(Data records begins)

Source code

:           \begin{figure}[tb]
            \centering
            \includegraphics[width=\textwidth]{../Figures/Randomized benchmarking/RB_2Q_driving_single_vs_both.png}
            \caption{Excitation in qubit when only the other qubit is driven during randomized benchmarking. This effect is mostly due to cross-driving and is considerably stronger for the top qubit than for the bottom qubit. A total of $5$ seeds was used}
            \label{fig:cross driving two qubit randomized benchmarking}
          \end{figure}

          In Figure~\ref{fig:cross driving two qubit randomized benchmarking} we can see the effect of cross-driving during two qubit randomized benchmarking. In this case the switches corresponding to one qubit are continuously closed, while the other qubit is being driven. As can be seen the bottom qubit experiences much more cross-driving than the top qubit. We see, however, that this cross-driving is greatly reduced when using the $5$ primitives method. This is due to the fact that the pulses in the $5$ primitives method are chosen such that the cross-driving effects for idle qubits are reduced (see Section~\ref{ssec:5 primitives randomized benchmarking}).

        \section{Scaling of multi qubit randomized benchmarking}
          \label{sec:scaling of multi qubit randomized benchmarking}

(Data records ends)

Using the records above, say how many lines contain the word "when". Write the number alone.

* Answer *
2